Rob’s Birthday

Posted on 14 October 2005

Happy Birthday Rob,
59 Years Young

Rob with oysters
His lips bestow kisses that send me to heaven.

Comfortable together
His arms comfort me.

The man I married
This is the man
I swore to love and honour,
not obey.

Our children
These are our progenies and prodigies.

This morning I gave Rob a card that included
a quote by Sharon Olds:

“By knowing him, I get to know
the purity of the animal
which mates for life”

And even though it is Rob’s birthday, I will not paint an ideal picture of him or us. We do not always see eye to eye. We don’t always give the other what he or she needs. But what I love about him (and sometimes hate about him) is his independence because, in many ways, it forced me, then helped me to to do what I had to do to be independent. For the most part, we both do what we damn well please and sometimes it includes the other though often it doesn’t.

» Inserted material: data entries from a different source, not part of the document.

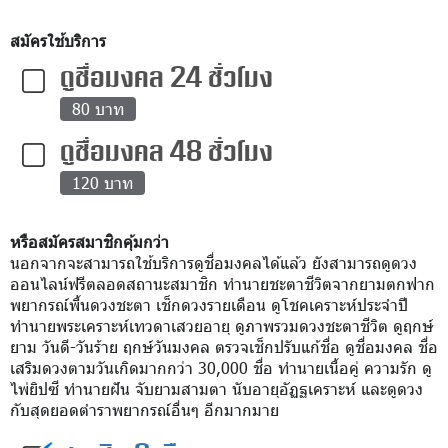
สมัครใช้บริการ
ดูชื่อมงคล 24 ชั่วโมง
80 บาท
ดูชื่อมงคล 48 ชั่วโมง
120 บาท
หรือสมัครสมาชิกคุ้มกว่า
นอกจากจะสามารถใช้บริการดูชื่อมงคลได้แล้ว ยังสามารถดูดวง
ออนไลน์ฟรีตลอดสถานะสมาชิก ทำนายชะตาชีวิตจากยามตกฟาก
พยากรณ์พื้นดวงชะตา เช็กดวงรายเดือน ดูโชคเคราะห์ประจำปี
ทำนายพระเคราะห์เทวดาเสวยอายุ ดูภาพรวมดวงชะตาชีวิต ดูฤกษ์
ยาม วันดี-วันร้าย ฤกษ์วันมงคล ตรวจเช็กปรับแก้ชื่อ ดูชื่อมงคล ชื่อ
เสริมดวงตามวันเกิดมากกว่า 30,000 ชื่อ ทำนายเนื้อคู่ ความรัก ดู
ไพ่ยิปซี ทำนายฝัน จับยามสามตา นับอายุอัฏฐเคราะห์ และดูดวง
กับสุดยอดตำราพยากรณ์อื่นๆ อีกมากมาย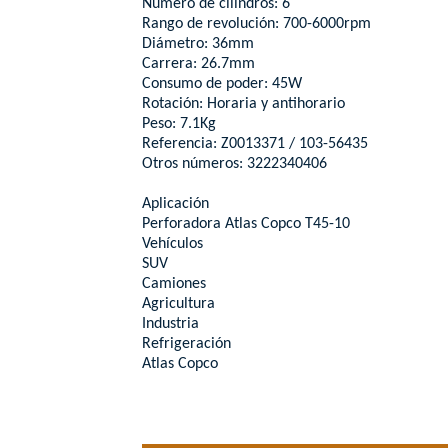
Numero de cilindros: 6
Rango de revolución: 700-6000rpm
Diámetro: 36mm
Carrera: 26.7mm
Consumo de poder: 45W
Rotación: Horaria y antihorario
Peso: 7.1Kg
Referencia: Z0013371 / 103-56435
Otros números: 3222340406
Aplicación
Perforadora Atlas Copco T45-10
Vehículos
SUV
Camiones
Agricultura
Industria
Refrigeración
Atlas Copco
...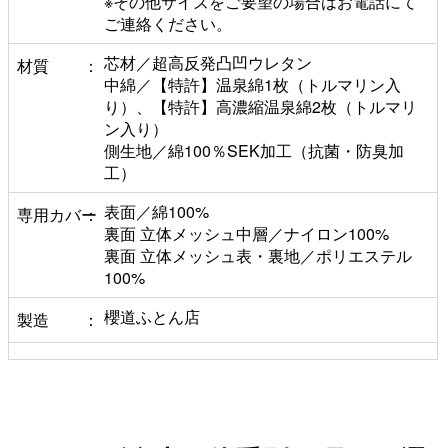
※その他サイズをご要望の場合はお電話にて
ご連絡ください。
芯材／超高反発凸凹ウレタン
材質
中綿／【特許】温泉綿1枚（トルマリン入
り）、【特許】高濃縮温泉綿2枚（トルマリ
ン入り）
側生地／綿100％SEK加工（抗菌・防臭加
工）
表面／綿100%
専用カバー
裏面 立体メッシュ中層／ナイロン100%
裏面 立体メッシュ表・裏地／ポリエステル
100%
櫻道ふとん店
製造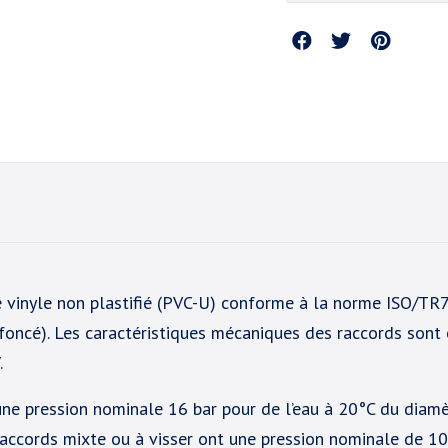
Partager
 vinyle non plastifié (PVC-U) conforme à la norme ISO/TR7
 foncé). Les caractéristiques mécaniques des raccords sont
.
e pression nominale 16 bar pour de l’eau à 20°C du dia
ccords mixte ou à visser ont une pression nominale de 10 b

A few days ago I was reading Woodman and I was reminded of Rob: In Conscious Feminity, she says “I think they[women] are valuing their men more. They are seeing their men as human beings and saying, ‘I love you enough to say this is who I am and I will no longer pretend to be someone I’m not. I will no longer try to live up to your image of me.’” But, in my mind, it is not Rob’s image of me that I have tried to live up to but more what I project is his image of me.

So I have fought myself for my independence and he, though he hasn’t always been happy about my comings and goings, hasn’t tried to stop me nor has he tried to make me feel guilty. This is a big deal for me and I love him for it.

” I don’t know where he got
his kindness without self-regard,
almost without self, and yet
he chose one woman, instead of the others.”